What to work on:
**A)** From the passage on startup pitches, list the elements that the text calls the generic parts of a company's story.
**B)** Pick up the passage on startup pitches after its last sentence and write the next part.

Passage provided:
********

In practice, what this also means is if you don’t tell me the very serious things, I’ll suspect there’s a reason you aren’t. God knows, your story and communications are going to be scrutinised from every angle at this stage of the company. We can help plug those holes (even if it’s possibly by bashing at chinks in the armour.)

This also extends to how you construct that story. It’s all too easy to fall into the generic — size of market, challenge being solved, team and experience. Sitting ten presentations back to back really reveals the underlying genre. Naturally, fitting a model helps and often works. But maybe there’s an opportunity to lay the icing on the cake and gain a memorable advantage. Don’t miss it.

2. Differentiator difficulty

Is it enough to be so close to existing, great companies but be on mobile or on the blockchain? In the latter case especially, there’s a weird chasm where what you’re describing can be so so simple (a marketplace for Bitcoin) that it seems both a bit meek — and curiously impossible. I.e. If such basic things haven’t been done yet, what’s the big looming challenge I don’t know about?

One of the most interesting companies that spoke today let its advantage via blockchain remain almost entirely implicit. This is because there was a match between the concept of the company and blockchain as the tool to solve it. That makes a big difference vs saying you’re simply building a tool/ service for that platform.

3. Is technology the solution?

When you have to set up a challenge and solution for slides, you can easily set up a straw man and knock it down. In the real world, resistance to technology is an everyday and sometimes near insurmountable nightmare.

********

Supplied data:
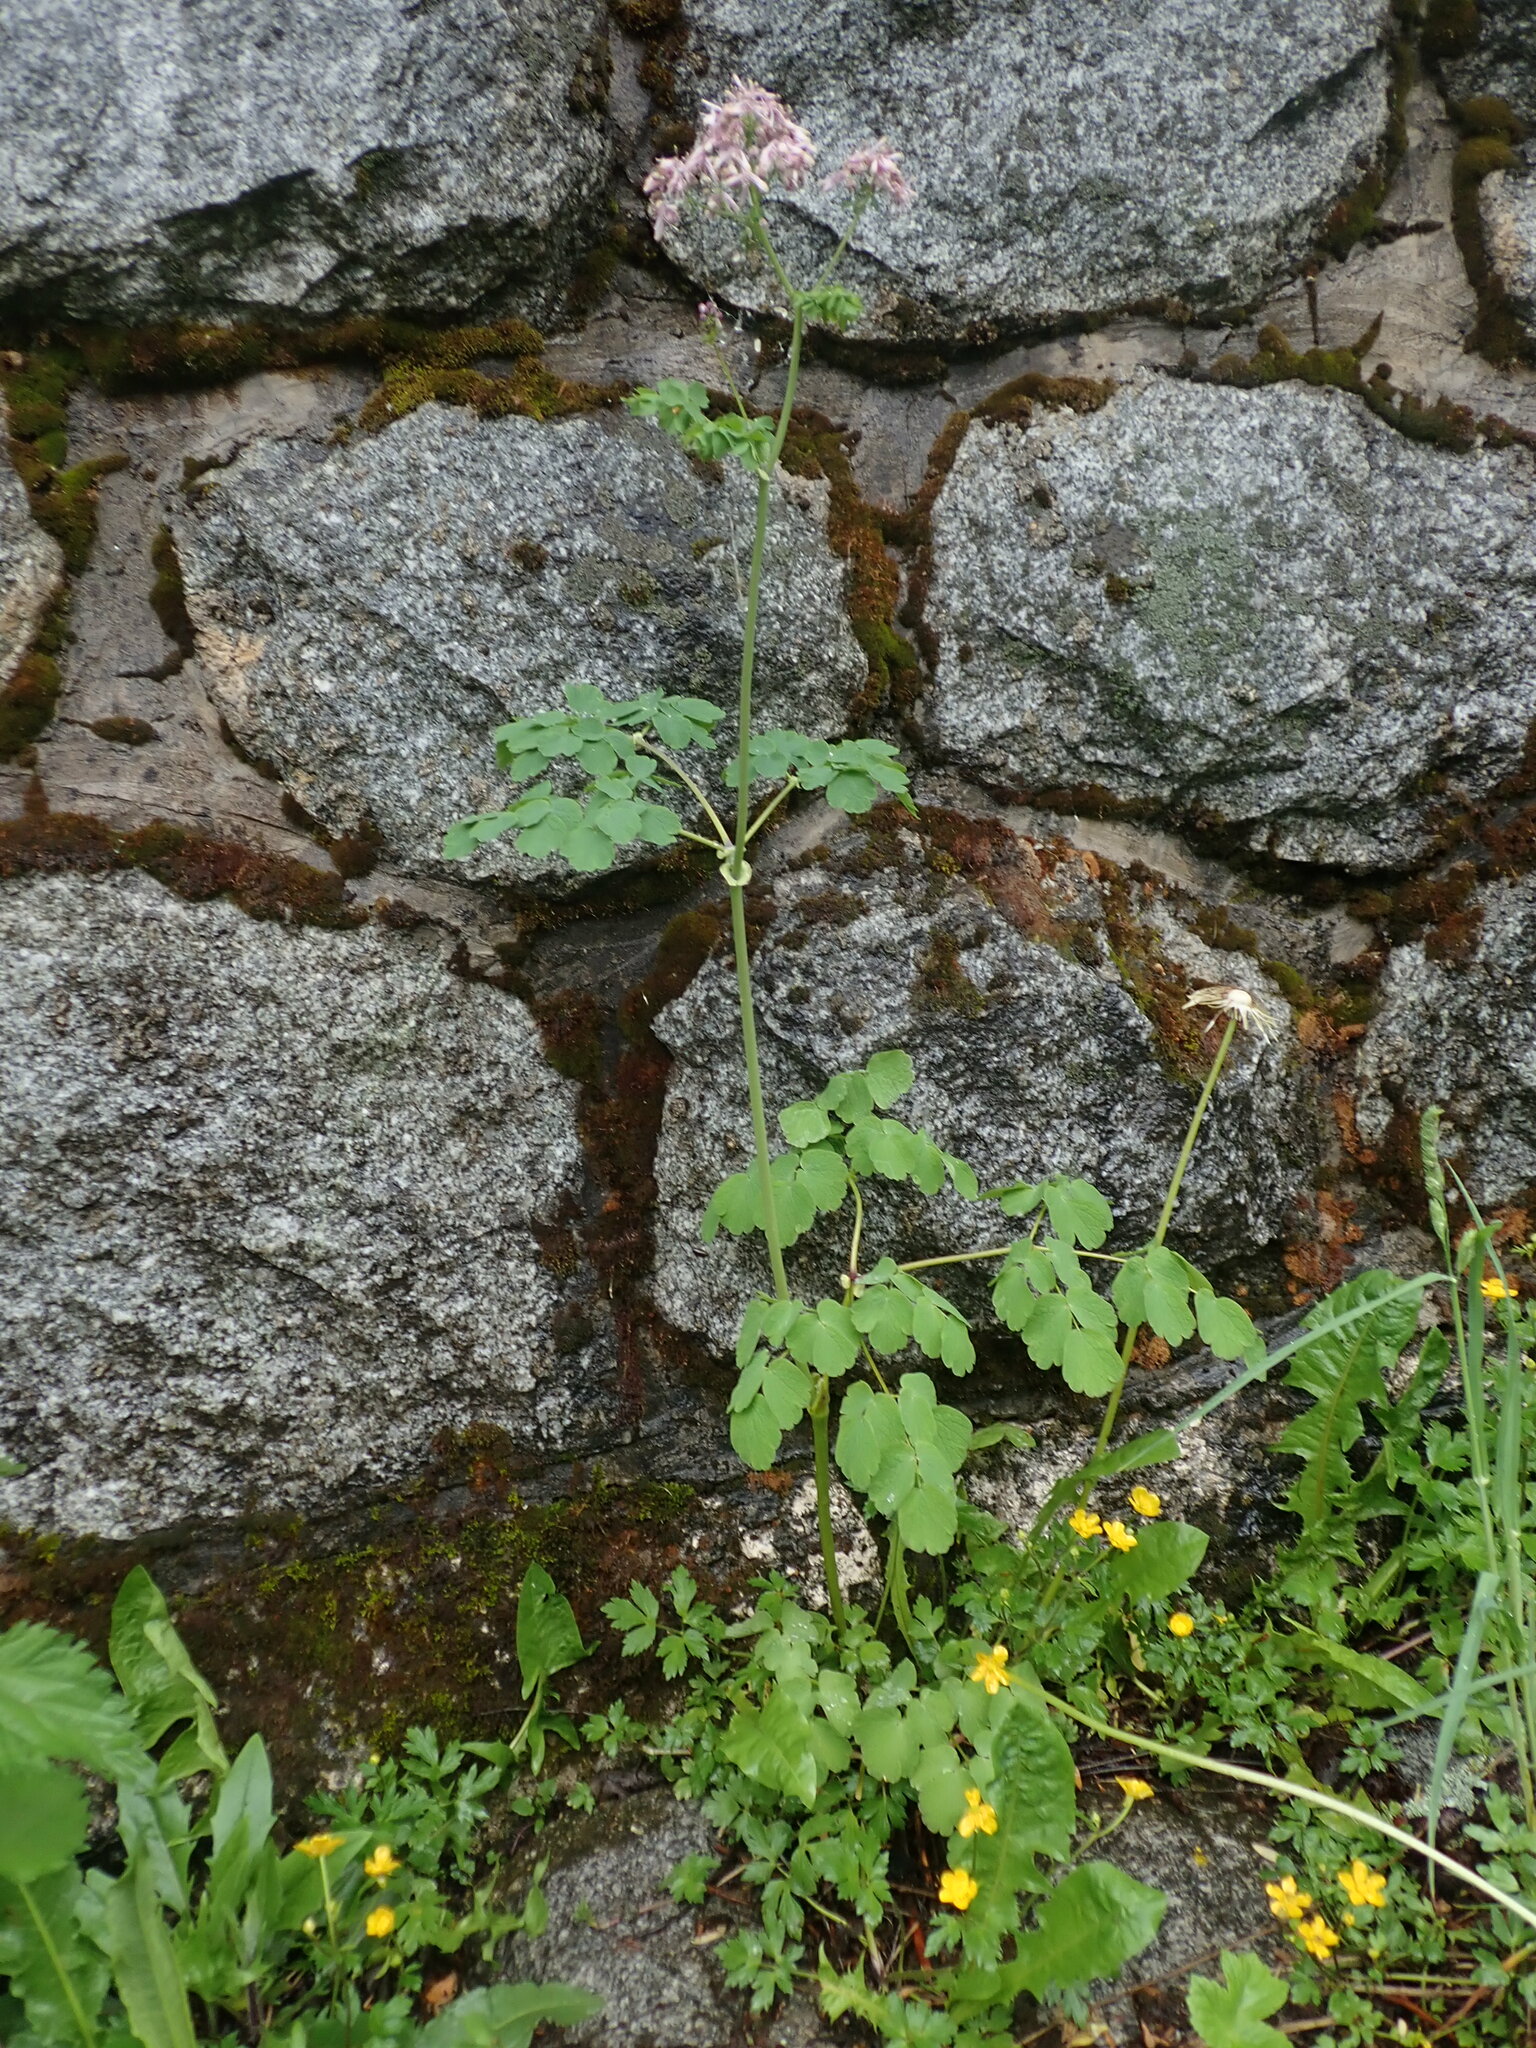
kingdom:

********

Per-task answers:
**A)**
- size of market
- challenge being solved
- team and experience

**B)**
There’s no doubt buyers are more advanced than they were in years gone by but this journey still feels work in progress. There’s also something intriguing in how technology can become a panacea for those with a mildly entrepreneurial mindset, sitting in their job and wondering “why is this harder to use than Facebook”?

Having just the right balance of understanding how technology businesses are different and also having spent years in a particular vertical where you see a specific and non-obvious problem is rare.

Both today and from speaking with her previously, Everledger co-founder Leanne Kemp was a remarkable demonstration of this. Market specific experience advantage in her background, already working to the bone to get the work done, already working with the right kind of people, history of previous companies. A definite one to watch.

In a world where you hear confident setup slides, market value etc you start to rely on these kinds of things as indicators of the real ones to watch.

The Game of B2B

Despite all these challenges,the companies really demonstrate why unsexy B2B tech, including fintech, retail tech and more, is thriving right now.

Even with the potentially weakest of these concepts, they are speaking an ultra clear language. It’s not about getting 100m consumers to download an app or buy a fizzy drink, it’s about targeting a clear and specific group of valuable companies and helping them make or save 100s of millions of dollars.

That’s a game of value we’re really delighted to see continue to thrive and play our own small part in.

PR Week 30 under 30

When you’re trying to do something new, you don’t always automatically get the establishment on your side. We’ve worked hard to balance the ways we are innovating in PR with the responsibility to ground it in responsible processes — that’s why, even early on, we pushed hard to achieve ISO 9001 compliance via the PRCA’s industry standard audit.

But even so, we’re delighted to have out innovation endorsed with the selection of Augur’s founder as PR Week’s 30 under 30. Read the interview, watch the video and see photos here — or see our answers to the interview below.

1) What has been your proudest achievement in PR?

I’m pleased my achievements have come from doing what I believed was right. But I’m most proud of developing my ability to learn from when I was wrong. The former opened lots of doors but I think it’s the latter that rescued me from being just another frustrated, precocious AE.

2) How do you expect PR to change over the next 10-15 years?

I think there’s a common dishonour in old PR. Insincerity, insecurity, ineptitude.

We need to refocus agencies on what they once were and can be again: smaller teams of unusually talented individuals delivering really focused strategy. Personal chefs instead of McDonalds lackies.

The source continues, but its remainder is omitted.